(Stored data entries)
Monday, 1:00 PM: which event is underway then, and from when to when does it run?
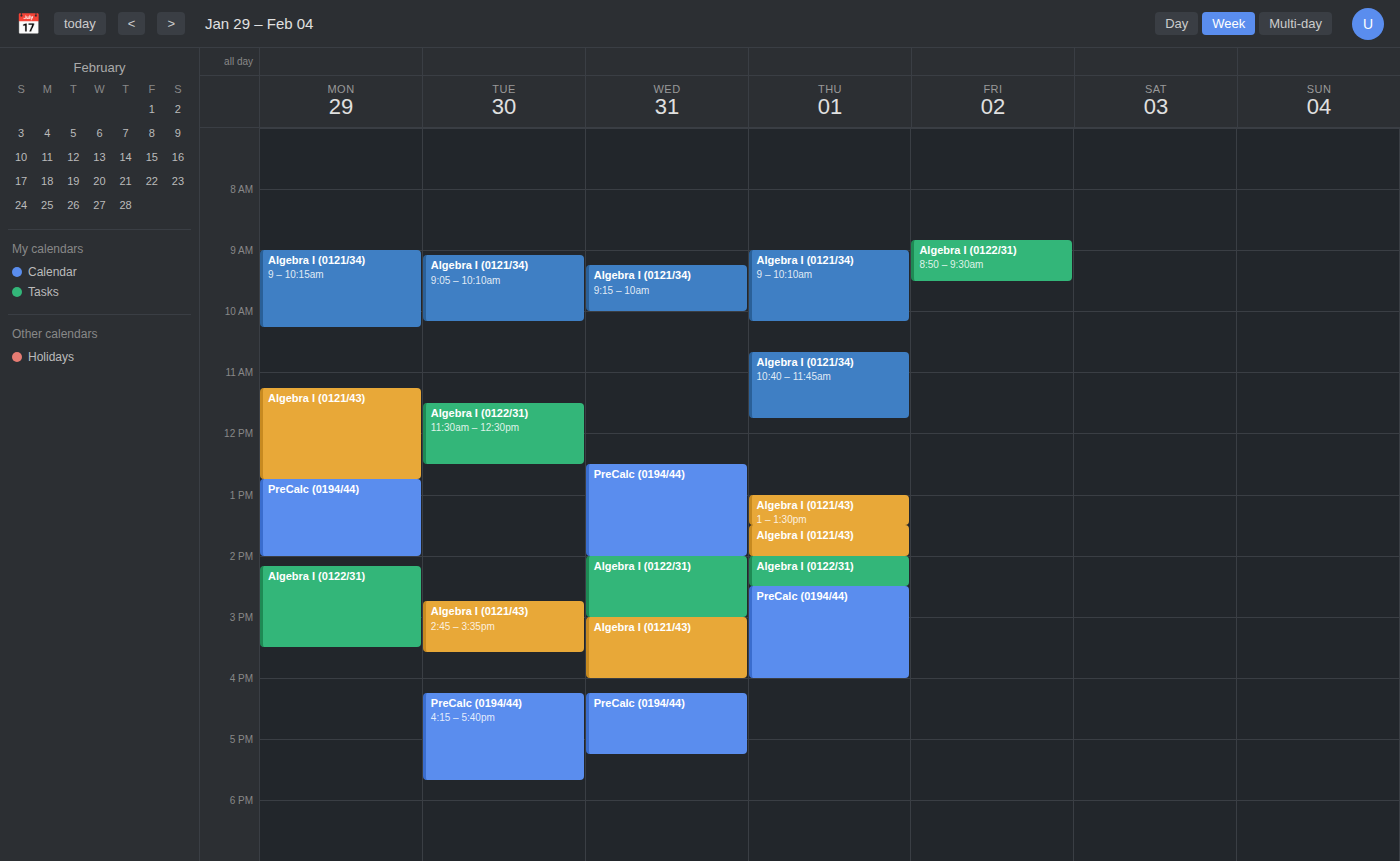
"PreCalc (0194/44)", 12:45 PM to 2:00 PM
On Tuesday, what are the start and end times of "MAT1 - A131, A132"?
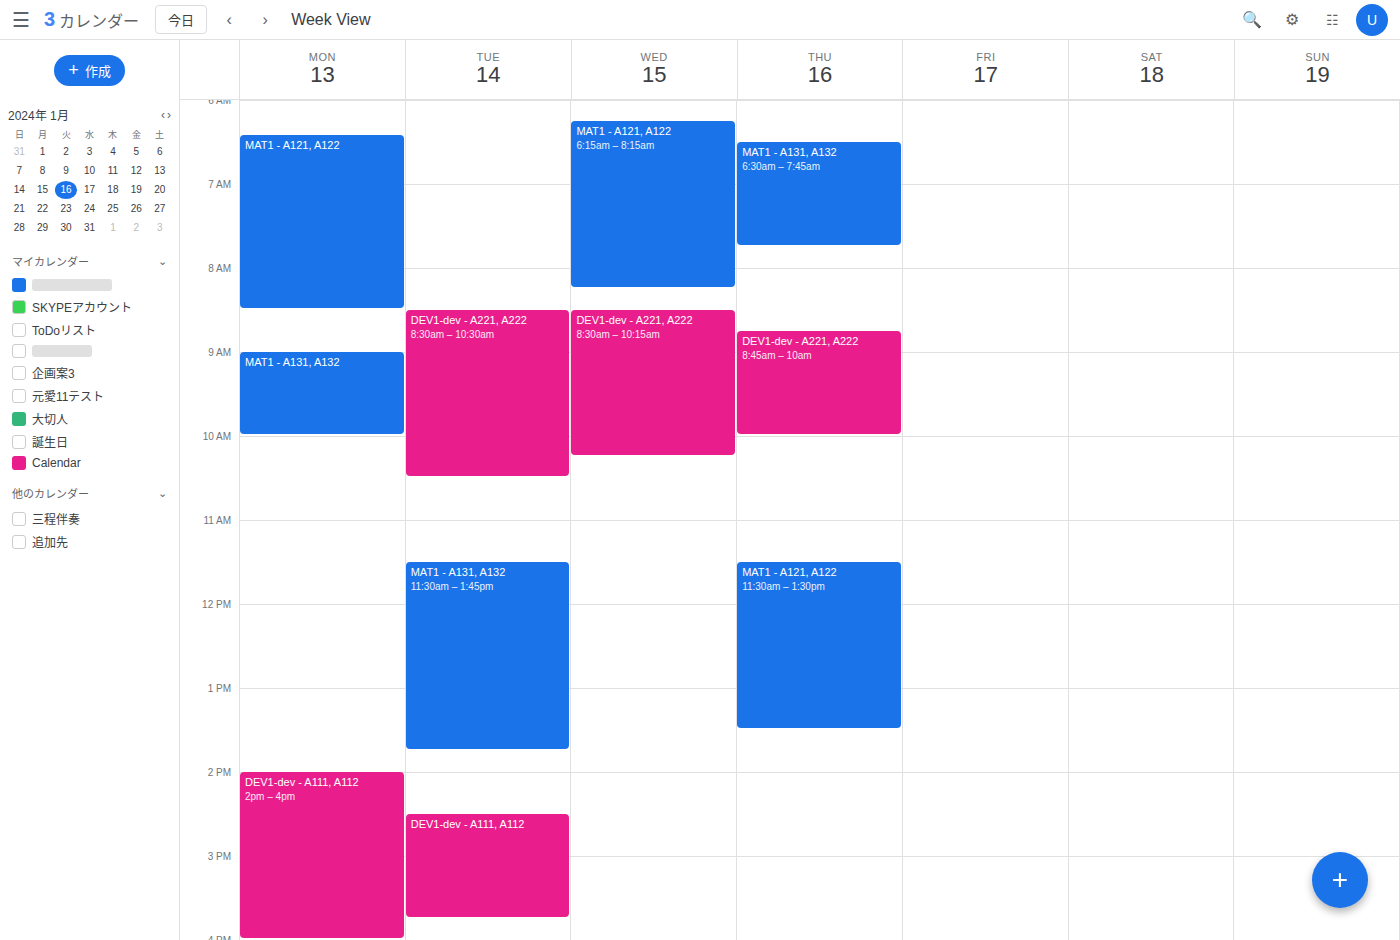
11:30 AM to 1:45 PM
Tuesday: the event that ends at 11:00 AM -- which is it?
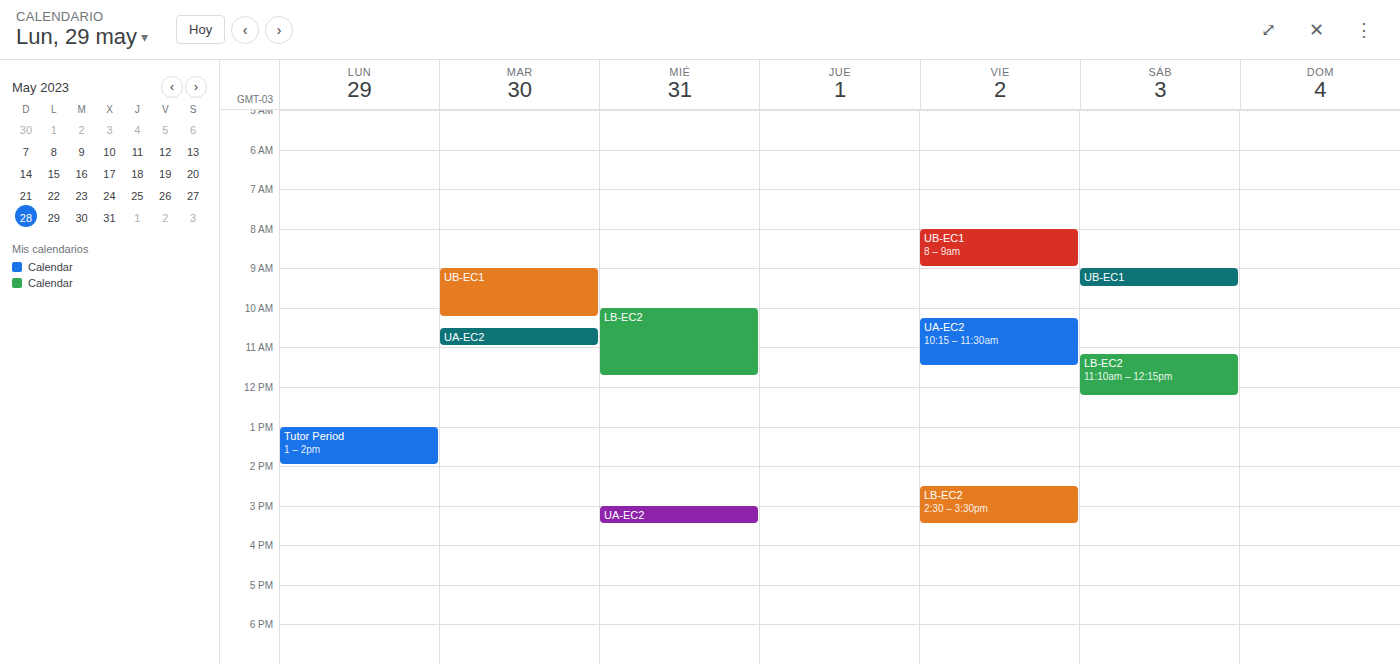
"UA-EC2"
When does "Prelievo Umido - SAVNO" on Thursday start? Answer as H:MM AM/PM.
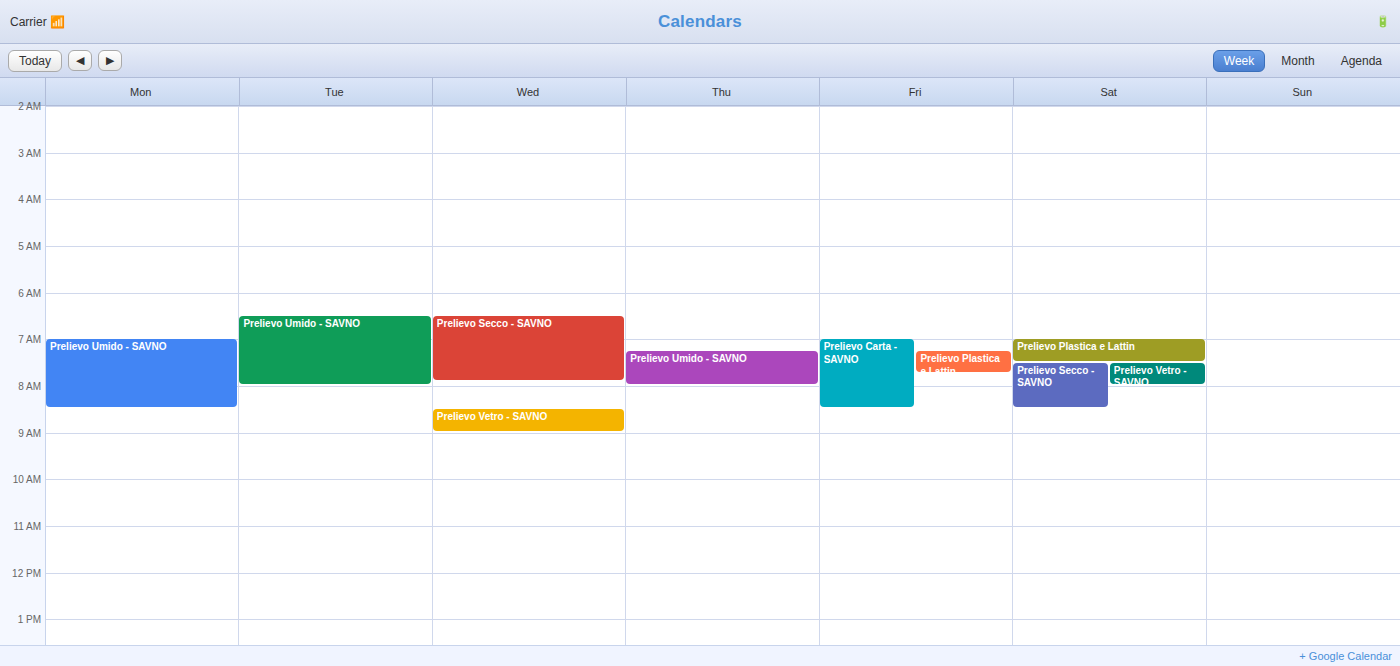
7:15 AM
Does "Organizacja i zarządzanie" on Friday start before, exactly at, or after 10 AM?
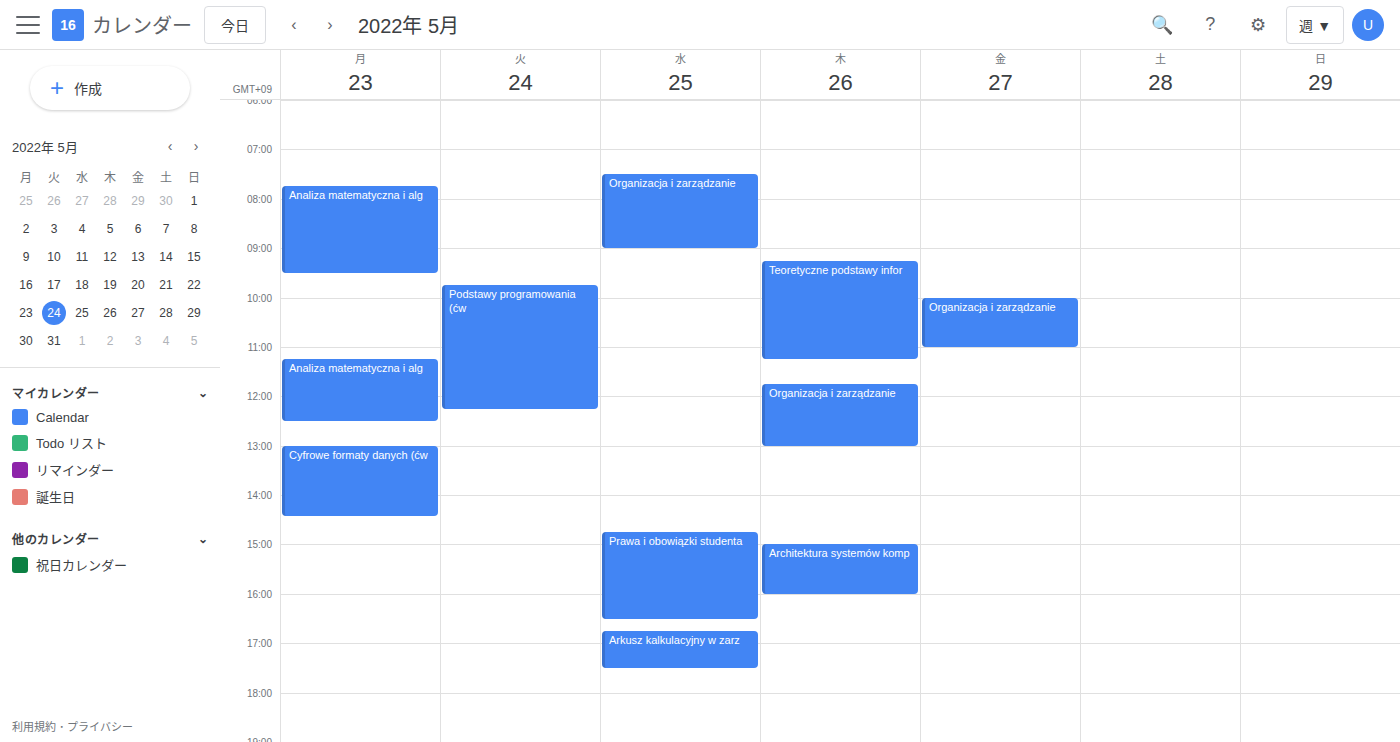
10:00 AM -- exactly at 10 AM, on the 10 AM line.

» **Given exercise**
Please return the text of every item above word for word, leaving out the pictures.

» **Solution to this exercise**
Monday, 1:00 PM: which event is underway then, and from when to when does it run?
"PreCalc (0194/44)", 12:45 PM to 2:00 PM
On Tuesday, what are the start and end times of "MAT1 - A131, A132"?
11:30 AM to 1:45 PM
Tuesday: the event that ends at 11:00 AM -- which is it?
"UA-EC2"
When does "Prelievo Umido - SAVNO" on Thursday start? Answer as H:MM AM/PM.
7:15 AM
Does "Organizacja i zarządzanie" on Friday start before, exactly at, or after 10 AM?
10:00 AM -- exactly at 10 AM, on the 10 AM line.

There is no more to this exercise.